Öyle ki sana hizmet edenler,
rahat seslerle,
senin yarattığın mucizeleri anlatabilsinler,
günahla kirlenmiş dudaklarını temizleyebilsinler,
Aziz Yohannes!

Latince ilahi
Sözlerinin, sekizinci yüzyıldan Guido’nun kendisi gibi bir Benediktin keşişi olan Paolo Diacono’ya ait olduğu düşünülen ve melodisini ise Guido’nun bestelediğine inanılan ilahide her satırı o zaman kullanılan altı sesli dizinin (hexachord) her bir sesinde (do, re, mi, fa, sol, la) başlıyor.
Ut mu do mu?
Do isimli bir nota henüz yok, ut var.

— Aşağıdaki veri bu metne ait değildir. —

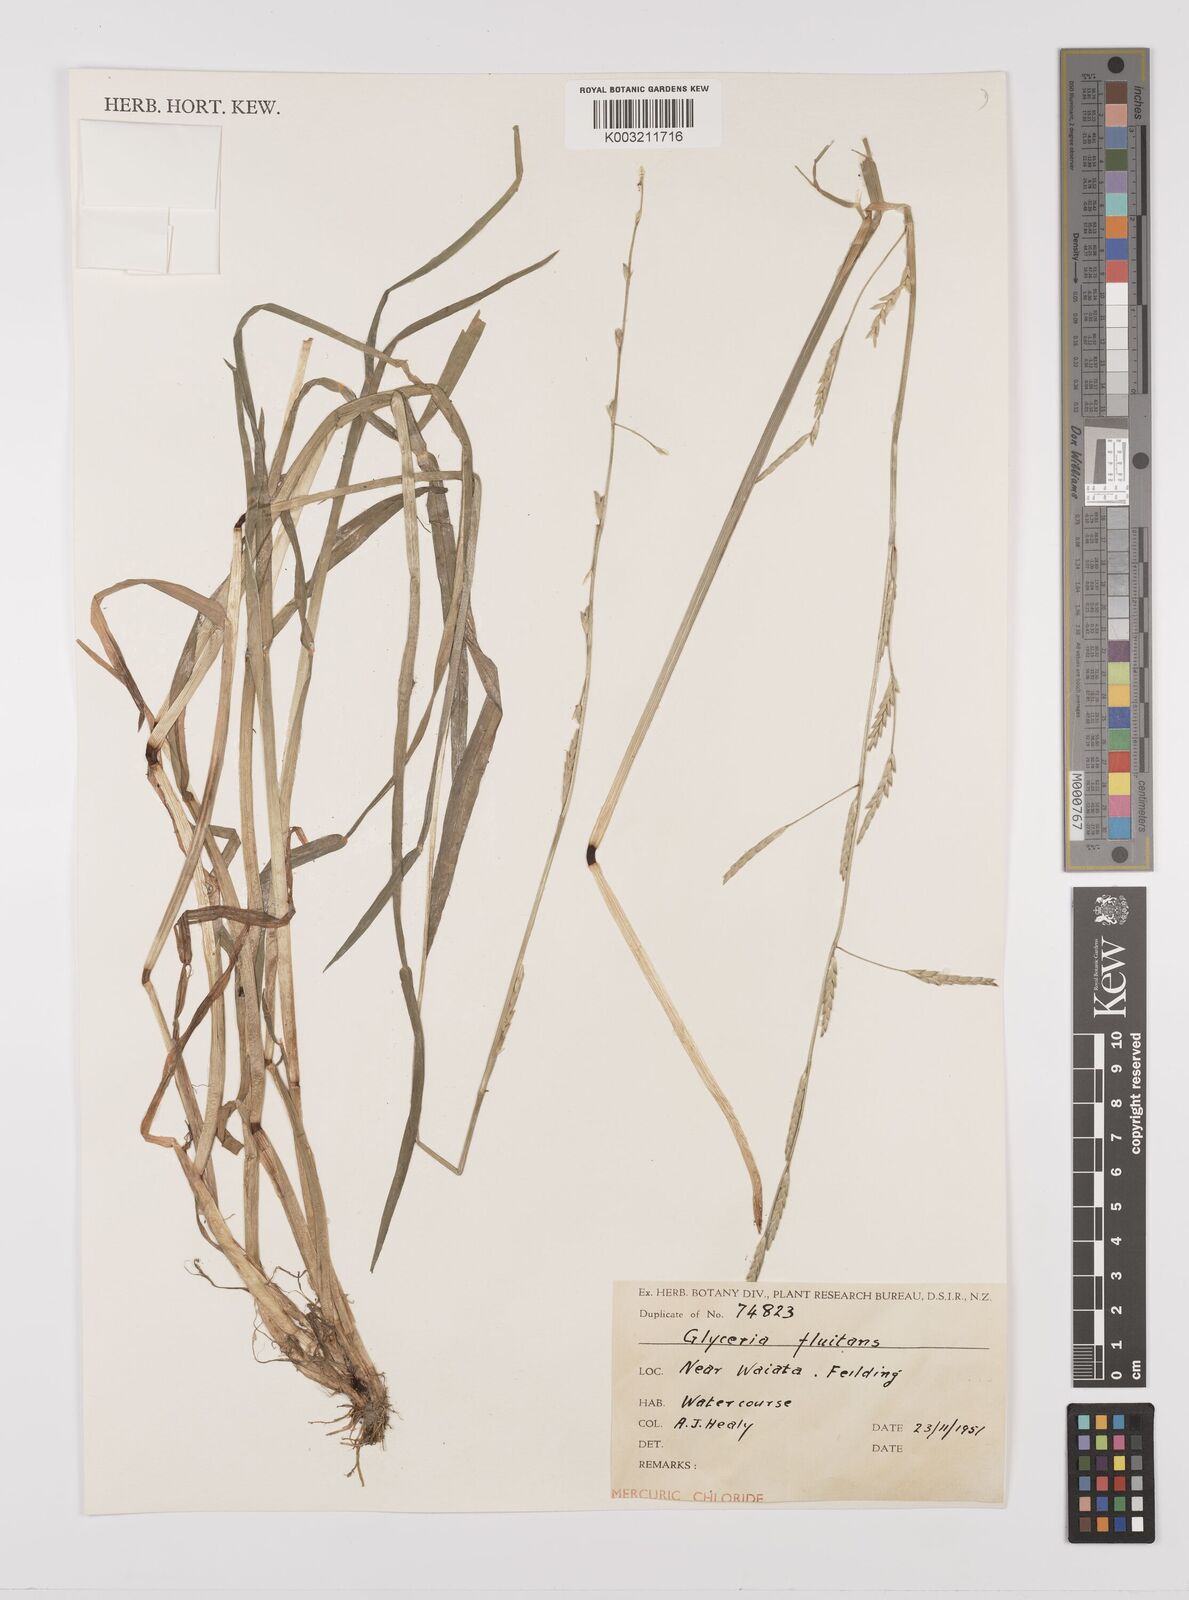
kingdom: Plantae
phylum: Tracheophyta
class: Liliopsida
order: Poales
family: Poaceae
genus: Glyceria
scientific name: Glyceria fluitans
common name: Floating sweet-grass
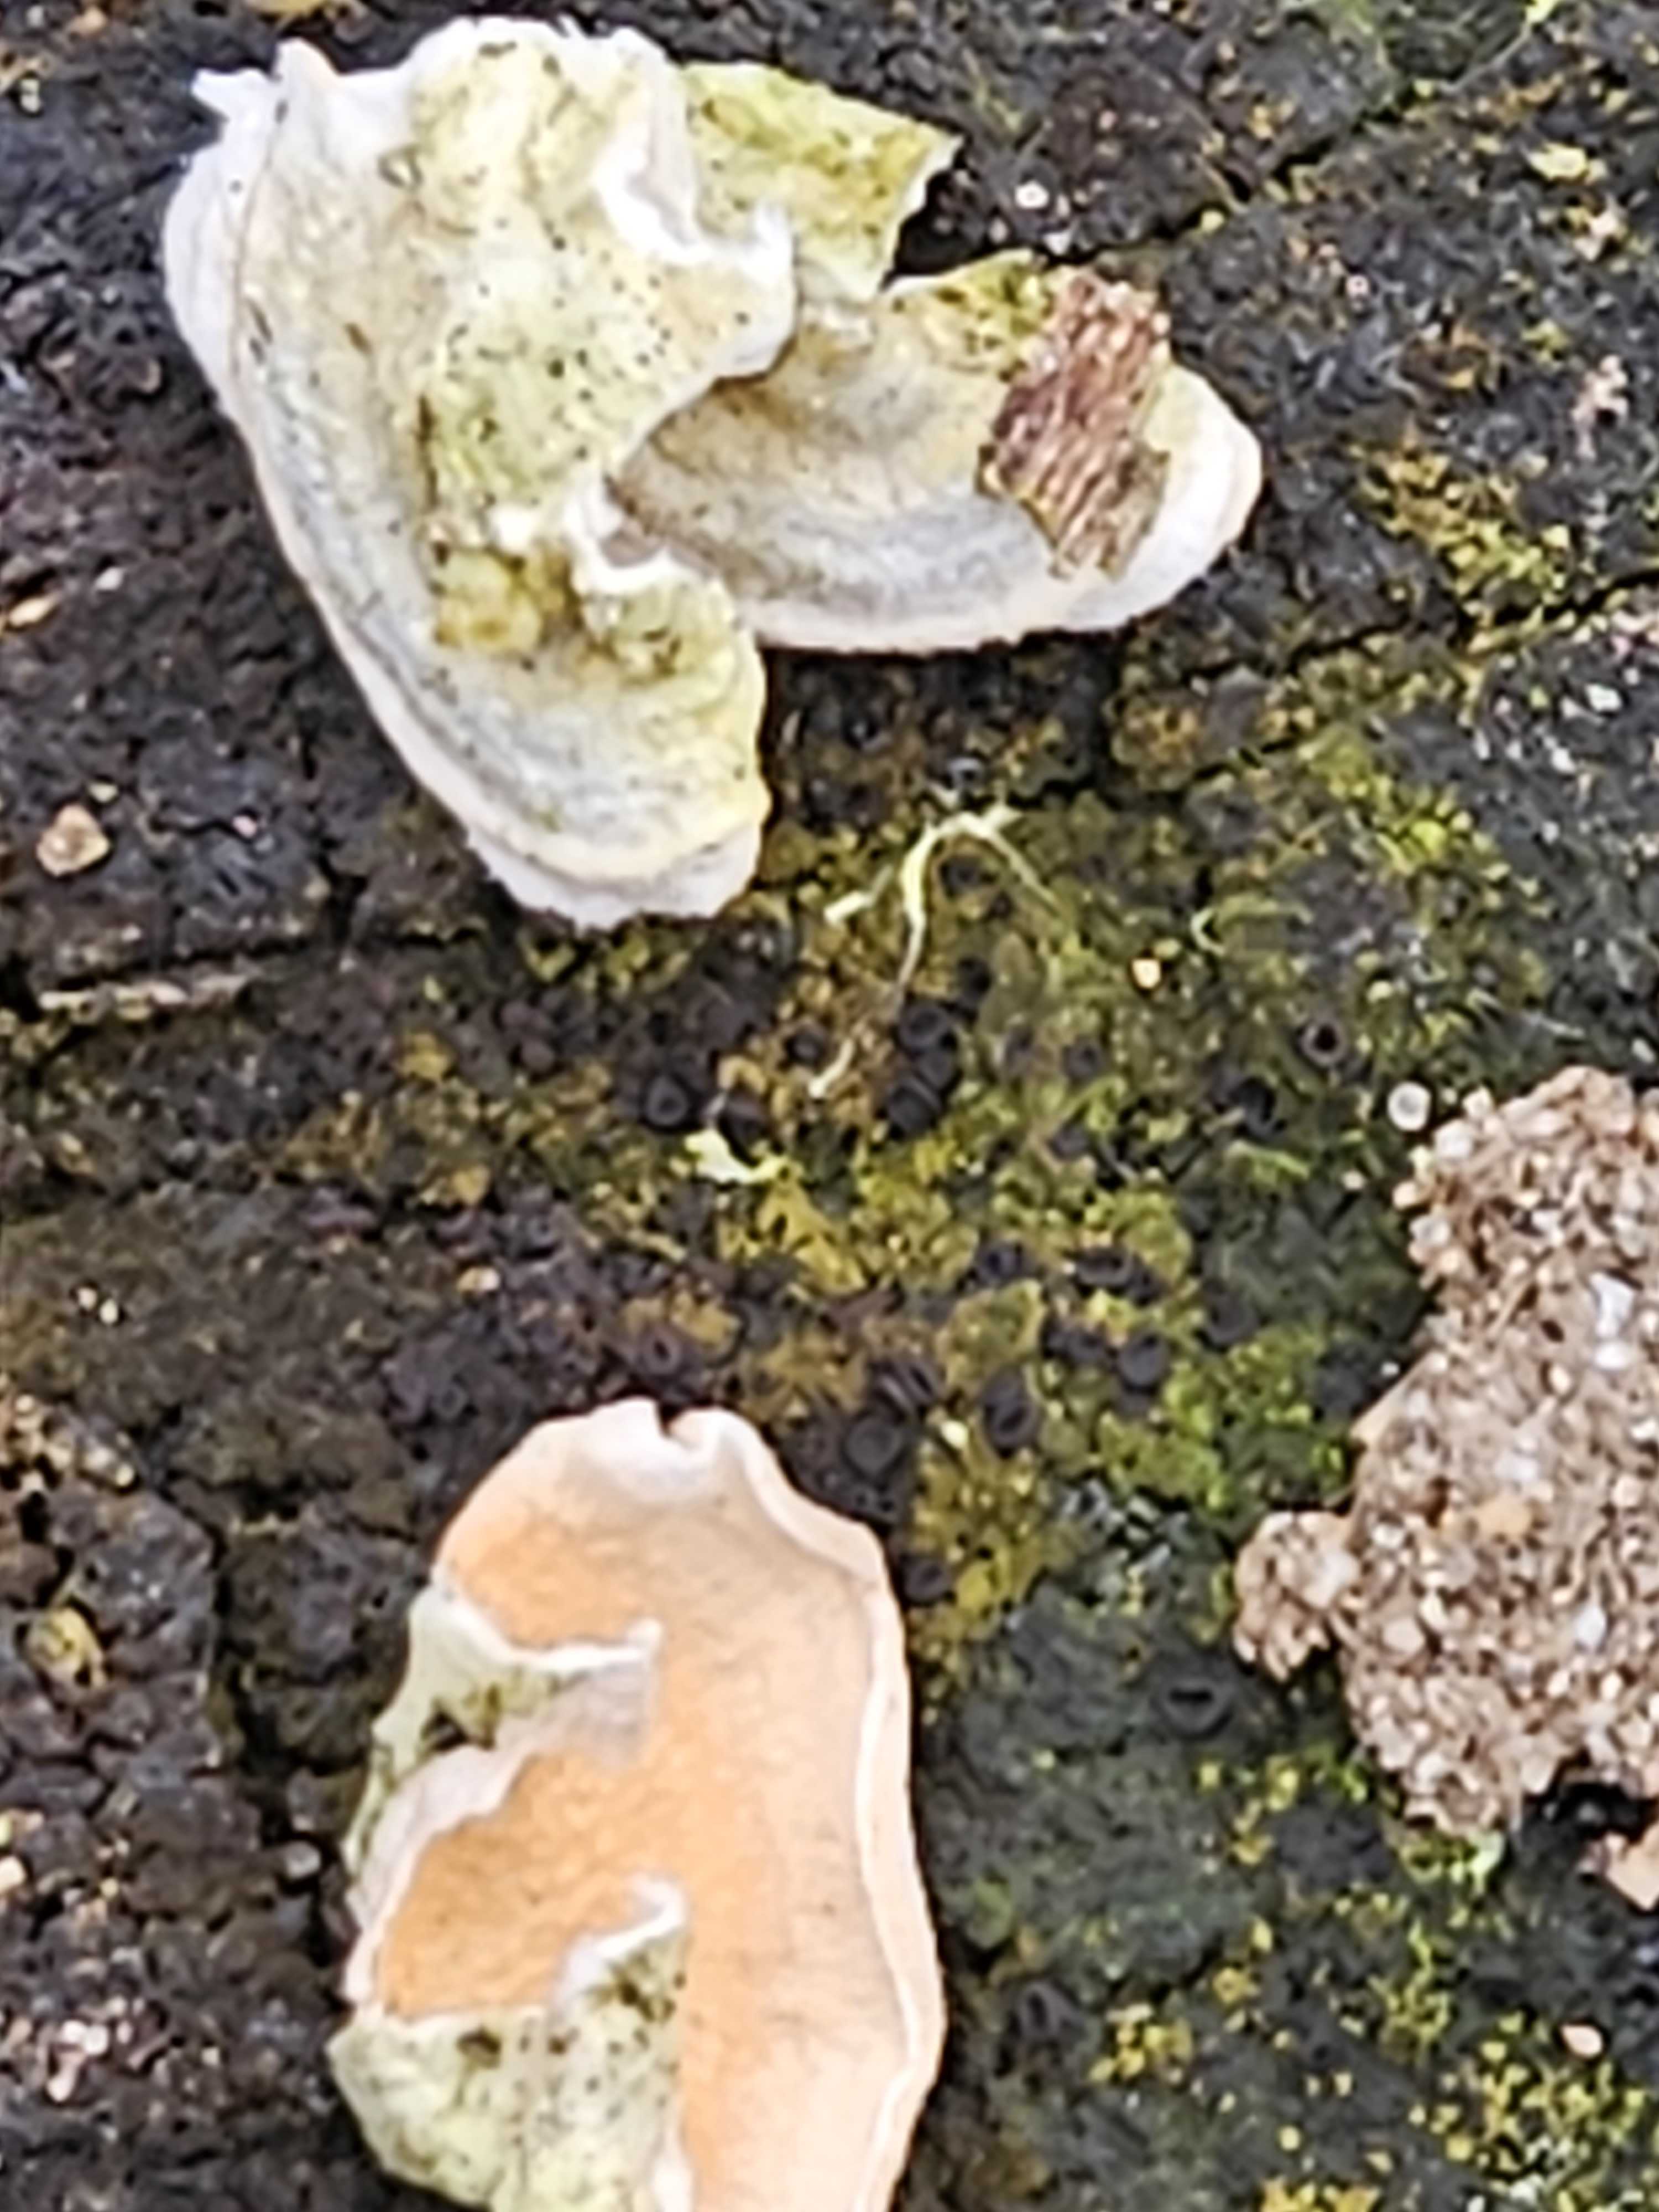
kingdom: Fungi
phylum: Basidiomycota
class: Agaricomycetes
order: Polyporales
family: Irpicaceae
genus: Byssomerulius
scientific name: Byssomerulius corium
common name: læder-åresvamp
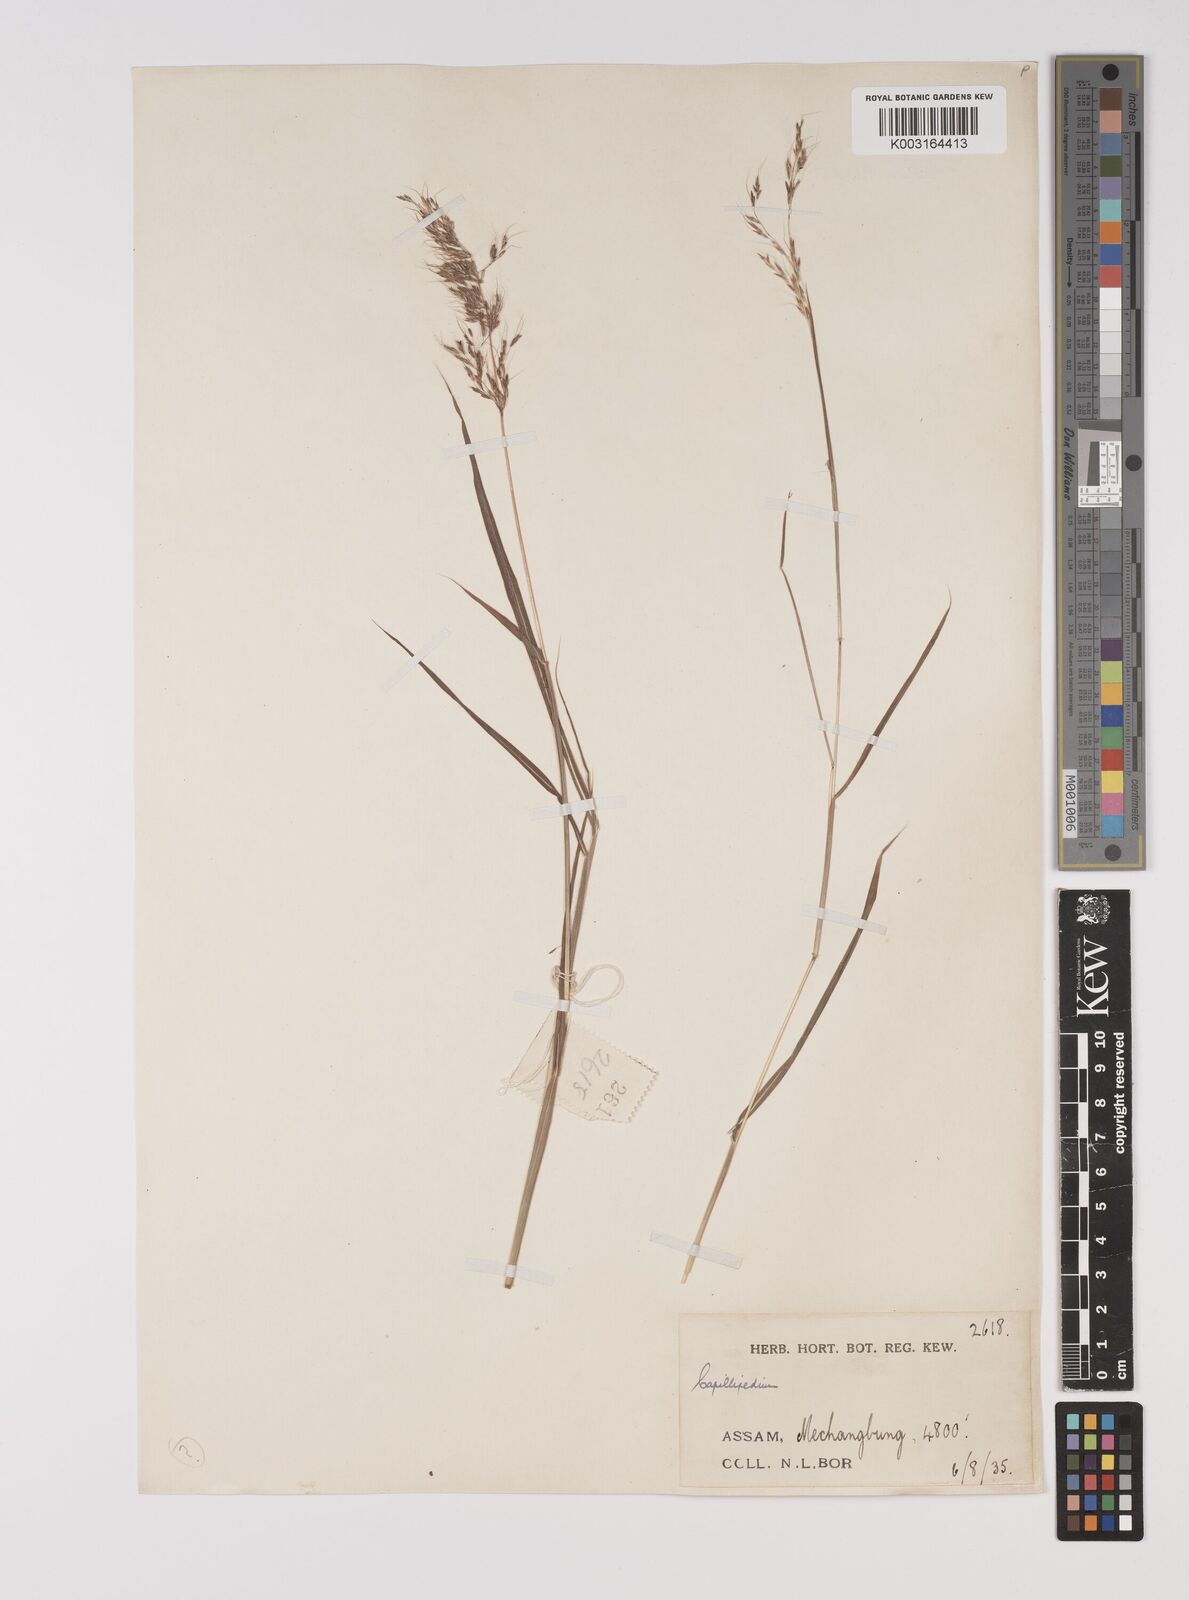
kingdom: Plantae
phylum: Tracheophyta
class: Liliopsida
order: Poales
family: Poaceae
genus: Capillipedium
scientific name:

Bugün do dediğimiz nota ise, sonu ünlü bir harfle bittiği ve dolayısıyla solfej yapılırken sonu açık söylenebilmesi açısından yalnızca 1600’lü yıllardan itibaren kullanılmaya başlanmış. Sancte Iohannes’in (J ve I harfleri Latince’de karşılıklı değiştirilebilir olarak kullanılıyor) ilk harflerinden oluşan si ismi de do ile yakın zamanlarda diatonik dizinin oluştuğu dönemde yedinci ses olarak eklenmiş. Guido, geliştirdiği bu sol-mi sistemi ile daha önceleri on yıl sürebilen kilise şarkıcılığı eğitiminin bir yılda tamamlanabileceğini de iddia etmiş.
İşte sevgili okurlar konunun bilinen gerçekleri bunlar. Bu küçük örnek İnternet\’te, özellikle de Sosyal Medya\’da karşımıza çıkan her türlü bilgiye şüphe ile yaklaşmamız ya da en azından görür görmez doğru olarak kabul etmememiz gerektiğinin bir göstergesi. Ama görülen o ki aradan bin yıl geçmesine rağmen Arezzolu Guido’nun ünü her geçen gün artıyor.